A life that has some meaning: Vila-Matas & Modernism

English readers may view Vila-Matas as too self-absorbed, too self-referential in his choice of the pursuit of literature as the exclusive subject of his fiction. Modernism in fiction may be acceptable, but such postmodern games still seem too much of a Continental fashion. Yet Vila-Matas's obsession shows that the quest to create literature is a metonym for the ability to live a life that has some meaning, rather than being entirely absurd. His creations suffer because of their obsessions, and all risk ending up like Herman Melville's scrivener, locked away for their refusal to compromise with "normality".

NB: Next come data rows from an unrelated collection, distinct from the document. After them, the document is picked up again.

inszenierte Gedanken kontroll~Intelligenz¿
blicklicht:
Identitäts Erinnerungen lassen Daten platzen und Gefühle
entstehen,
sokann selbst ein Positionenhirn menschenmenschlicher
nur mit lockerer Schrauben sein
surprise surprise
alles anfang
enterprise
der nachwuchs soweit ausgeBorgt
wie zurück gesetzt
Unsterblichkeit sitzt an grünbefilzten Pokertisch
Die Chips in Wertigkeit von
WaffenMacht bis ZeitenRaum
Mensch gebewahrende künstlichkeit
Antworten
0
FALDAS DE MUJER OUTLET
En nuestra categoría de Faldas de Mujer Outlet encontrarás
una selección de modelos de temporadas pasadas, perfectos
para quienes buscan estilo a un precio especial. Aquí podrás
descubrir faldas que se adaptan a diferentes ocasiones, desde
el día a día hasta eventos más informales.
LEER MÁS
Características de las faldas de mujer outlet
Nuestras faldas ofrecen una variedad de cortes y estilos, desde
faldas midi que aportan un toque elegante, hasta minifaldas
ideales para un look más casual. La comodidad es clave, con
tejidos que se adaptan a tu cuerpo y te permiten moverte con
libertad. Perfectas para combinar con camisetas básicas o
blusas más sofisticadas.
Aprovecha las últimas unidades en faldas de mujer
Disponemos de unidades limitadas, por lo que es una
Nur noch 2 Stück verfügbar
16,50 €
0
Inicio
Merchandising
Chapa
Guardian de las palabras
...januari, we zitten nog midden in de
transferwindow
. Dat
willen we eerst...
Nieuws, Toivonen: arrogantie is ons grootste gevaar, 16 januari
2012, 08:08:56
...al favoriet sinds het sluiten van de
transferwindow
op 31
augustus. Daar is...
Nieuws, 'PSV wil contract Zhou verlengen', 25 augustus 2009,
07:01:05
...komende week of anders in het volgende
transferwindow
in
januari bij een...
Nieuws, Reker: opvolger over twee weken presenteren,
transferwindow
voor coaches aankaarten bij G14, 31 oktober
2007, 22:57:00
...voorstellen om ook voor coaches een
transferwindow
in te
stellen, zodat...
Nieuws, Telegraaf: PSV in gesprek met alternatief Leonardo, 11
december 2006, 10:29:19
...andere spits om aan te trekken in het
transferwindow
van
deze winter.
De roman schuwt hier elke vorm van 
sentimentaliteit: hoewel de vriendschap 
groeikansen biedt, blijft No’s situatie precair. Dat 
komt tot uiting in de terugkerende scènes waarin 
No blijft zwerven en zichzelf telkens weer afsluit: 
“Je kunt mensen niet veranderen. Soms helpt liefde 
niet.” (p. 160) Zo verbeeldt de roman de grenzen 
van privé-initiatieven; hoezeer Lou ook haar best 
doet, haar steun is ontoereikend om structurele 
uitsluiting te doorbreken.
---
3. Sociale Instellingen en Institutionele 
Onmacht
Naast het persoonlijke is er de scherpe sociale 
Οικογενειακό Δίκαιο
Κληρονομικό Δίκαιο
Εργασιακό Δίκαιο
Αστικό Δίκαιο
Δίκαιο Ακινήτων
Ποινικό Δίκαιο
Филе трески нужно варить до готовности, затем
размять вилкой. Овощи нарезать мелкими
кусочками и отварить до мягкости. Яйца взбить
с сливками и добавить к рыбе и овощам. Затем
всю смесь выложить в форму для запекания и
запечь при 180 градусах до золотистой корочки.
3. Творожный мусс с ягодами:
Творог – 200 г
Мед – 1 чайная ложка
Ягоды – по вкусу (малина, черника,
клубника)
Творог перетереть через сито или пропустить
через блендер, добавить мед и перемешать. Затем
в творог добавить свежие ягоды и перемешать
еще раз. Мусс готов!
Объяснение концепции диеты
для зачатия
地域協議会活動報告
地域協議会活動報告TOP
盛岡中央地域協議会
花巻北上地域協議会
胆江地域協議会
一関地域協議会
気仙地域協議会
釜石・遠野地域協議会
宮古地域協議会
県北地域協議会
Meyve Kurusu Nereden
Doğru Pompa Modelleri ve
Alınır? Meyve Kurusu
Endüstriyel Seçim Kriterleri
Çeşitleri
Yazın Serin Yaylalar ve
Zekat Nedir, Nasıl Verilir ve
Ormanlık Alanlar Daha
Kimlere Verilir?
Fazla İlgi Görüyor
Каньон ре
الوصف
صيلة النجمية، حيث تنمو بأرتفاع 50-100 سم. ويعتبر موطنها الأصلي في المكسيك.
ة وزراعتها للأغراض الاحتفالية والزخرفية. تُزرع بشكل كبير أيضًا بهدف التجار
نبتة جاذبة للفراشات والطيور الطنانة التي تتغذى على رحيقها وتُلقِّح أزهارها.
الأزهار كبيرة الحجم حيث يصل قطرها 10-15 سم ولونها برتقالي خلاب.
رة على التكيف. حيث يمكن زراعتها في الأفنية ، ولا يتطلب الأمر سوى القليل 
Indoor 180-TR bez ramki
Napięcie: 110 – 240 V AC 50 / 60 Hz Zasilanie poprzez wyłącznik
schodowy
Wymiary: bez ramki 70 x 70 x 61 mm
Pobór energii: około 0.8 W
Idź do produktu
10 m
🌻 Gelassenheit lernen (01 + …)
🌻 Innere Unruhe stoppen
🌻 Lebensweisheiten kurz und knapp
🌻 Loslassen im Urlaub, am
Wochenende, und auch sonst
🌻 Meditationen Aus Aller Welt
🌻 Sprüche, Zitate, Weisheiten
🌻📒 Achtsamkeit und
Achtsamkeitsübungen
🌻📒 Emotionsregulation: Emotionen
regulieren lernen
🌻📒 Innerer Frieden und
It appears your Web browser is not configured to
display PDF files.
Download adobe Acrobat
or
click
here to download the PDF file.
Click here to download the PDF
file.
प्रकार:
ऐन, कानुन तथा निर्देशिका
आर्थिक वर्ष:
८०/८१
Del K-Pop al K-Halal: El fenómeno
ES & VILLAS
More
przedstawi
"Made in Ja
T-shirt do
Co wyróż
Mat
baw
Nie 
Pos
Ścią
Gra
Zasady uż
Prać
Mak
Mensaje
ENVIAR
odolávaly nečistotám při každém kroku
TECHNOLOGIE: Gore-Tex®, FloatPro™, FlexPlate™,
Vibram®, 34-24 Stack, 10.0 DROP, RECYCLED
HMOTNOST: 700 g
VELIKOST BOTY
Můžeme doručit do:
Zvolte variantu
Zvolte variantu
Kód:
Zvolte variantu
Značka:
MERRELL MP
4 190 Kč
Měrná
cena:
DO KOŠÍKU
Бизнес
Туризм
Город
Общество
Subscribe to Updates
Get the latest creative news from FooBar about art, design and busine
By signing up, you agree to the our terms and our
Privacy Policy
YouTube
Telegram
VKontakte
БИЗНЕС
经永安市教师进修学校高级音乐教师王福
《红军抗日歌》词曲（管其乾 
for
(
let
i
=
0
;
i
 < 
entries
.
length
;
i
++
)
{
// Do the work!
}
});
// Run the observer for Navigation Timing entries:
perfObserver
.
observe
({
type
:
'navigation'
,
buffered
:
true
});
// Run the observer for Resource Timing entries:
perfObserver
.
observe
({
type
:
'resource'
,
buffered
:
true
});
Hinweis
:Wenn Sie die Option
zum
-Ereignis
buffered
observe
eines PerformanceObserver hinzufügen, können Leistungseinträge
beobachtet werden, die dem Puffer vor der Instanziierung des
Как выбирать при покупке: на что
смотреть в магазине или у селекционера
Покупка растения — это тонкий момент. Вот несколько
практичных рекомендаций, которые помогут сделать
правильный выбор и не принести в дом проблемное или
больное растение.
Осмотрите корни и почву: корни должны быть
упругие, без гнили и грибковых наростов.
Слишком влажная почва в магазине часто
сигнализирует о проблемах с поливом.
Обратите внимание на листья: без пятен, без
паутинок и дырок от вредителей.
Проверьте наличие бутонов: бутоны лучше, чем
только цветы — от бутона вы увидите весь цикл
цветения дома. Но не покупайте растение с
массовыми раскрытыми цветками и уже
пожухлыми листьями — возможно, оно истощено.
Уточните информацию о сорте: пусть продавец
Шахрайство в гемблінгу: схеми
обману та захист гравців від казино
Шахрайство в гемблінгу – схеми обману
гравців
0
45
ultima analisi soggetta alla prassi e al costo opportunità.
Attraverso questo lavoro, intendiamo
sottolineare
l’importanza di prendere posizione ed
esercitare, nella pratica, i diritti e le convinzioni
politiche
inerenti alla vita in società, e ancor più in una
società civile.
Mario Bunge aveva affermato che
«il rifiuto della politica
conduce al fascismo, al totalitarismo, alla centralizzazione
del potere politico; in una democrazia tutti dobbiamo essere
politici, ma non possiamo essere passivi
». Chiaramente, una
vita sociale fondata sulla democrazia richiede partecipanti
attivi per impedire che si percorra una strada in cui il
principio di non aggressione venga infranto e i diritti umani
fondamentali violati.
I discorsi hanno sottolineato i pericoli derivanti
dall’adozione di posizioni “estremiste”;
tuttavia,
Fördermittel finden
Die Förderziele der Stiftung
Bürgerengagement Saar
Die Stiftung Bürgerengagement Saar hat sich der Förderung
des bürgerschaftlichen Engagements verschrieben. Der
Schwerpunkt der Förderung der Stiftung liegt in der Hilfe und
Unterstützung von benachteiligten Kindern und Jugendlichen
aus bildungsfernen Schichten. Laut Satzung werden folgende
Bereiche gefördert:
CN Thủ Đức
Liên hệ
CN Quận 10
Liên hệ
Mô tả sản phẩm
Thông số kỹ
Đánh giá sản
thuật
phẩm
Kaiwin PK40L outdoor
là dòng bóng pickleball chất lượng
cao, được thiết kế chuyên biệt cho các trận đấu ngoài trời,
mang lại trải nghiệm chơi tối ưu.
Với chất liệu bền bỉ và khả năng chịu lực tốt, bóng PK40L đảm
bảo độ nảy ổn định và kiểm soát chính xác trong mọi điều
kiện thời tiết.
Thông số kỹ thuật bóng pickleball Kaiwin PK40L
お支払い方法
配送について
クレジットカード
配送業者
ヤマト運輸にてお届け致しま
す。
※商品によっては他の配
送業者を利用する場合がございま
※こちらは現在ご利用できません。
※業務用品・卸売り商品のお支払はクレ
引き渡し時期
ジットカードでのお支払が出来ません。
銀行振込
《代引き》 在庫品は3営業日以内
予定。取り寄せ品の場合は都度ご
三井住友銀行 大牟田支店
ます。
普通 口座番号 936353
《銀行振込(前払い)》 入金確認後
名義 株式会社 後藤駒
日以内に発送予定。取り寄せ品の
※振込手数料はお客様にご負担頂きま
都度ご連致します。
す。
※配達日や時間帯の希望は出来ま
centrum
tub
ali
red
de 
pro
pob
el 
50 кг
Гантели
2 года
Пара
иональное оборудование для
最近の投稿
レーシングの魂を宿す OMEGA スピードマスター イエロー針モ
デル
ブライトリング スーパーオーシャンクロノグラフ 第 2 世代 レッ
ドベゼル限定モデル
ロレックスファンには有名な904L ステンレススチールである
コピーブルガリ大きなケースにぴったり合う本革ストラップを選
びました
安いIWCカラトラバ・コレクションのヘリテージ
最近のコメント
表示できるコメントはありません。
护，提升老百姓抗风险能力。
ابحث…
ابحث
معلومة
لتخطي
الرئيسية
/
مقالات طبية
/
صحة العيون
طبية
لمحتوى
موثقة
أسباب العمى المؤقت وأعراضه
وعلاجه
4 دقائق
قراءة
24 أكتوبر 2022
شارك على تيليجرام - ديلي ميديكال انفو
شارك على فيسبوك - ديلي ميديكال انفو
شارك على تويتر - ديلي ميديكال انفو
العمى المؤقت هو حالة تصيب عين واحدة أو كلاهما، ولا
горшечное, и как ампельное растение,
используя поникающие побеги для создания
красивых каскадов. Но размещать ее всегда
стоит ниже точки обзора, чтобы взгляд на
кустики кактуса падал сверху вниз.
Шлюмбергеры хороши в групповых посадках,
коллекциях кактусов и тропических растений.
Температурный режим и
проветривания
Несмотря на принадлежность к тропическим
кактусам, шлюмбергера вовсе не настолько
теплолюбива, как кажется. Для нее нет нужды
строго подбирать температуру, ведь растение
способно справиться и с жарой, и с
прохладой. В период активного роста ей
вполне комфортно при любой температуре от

Nick Caistor reviews Enrique Vila-Matas' Dublinesca, his new novel in Spanish.
Vila-Matas insists that there is a "moral contract" between writer and reader, and that the reader should be active, showing a "capacity for intelligent emotion, a wish to understand the other person, and to get closer to a language that is different from that of our daily tyrannies". He goes further, declaring that: "the same skills needed to write are also needed to read. Writers can fail readers, but the reverse is also true, and readers fail writers when all they look for in them is a confirmation that the world is exactly how they see it". In spite of all the playfulness therefore, the game of literature is the most serious and urgent there is.
The review is behind the TLS' subscriber paywall yet, for such diligence, sensitivity and happy seriousness, it is worth the outlay. Elsewhere in the paper, Gabriel Josipovici provides the background to his unhappy attempt to speak about such issues to a few of our daily tyrannies and concludes:
[T]hough critics and reviewers in the English language today pay lip service to T. S. Eliot and Virginia Woolf, and even Beckett and Borges, they seem not to have grasped what it was these writers were up to, the radical nature of their critique of the arts in our time. That is what [What Ever Happened to Modernism?] is about, though it seems that in England today journalists are only interested in raking mud.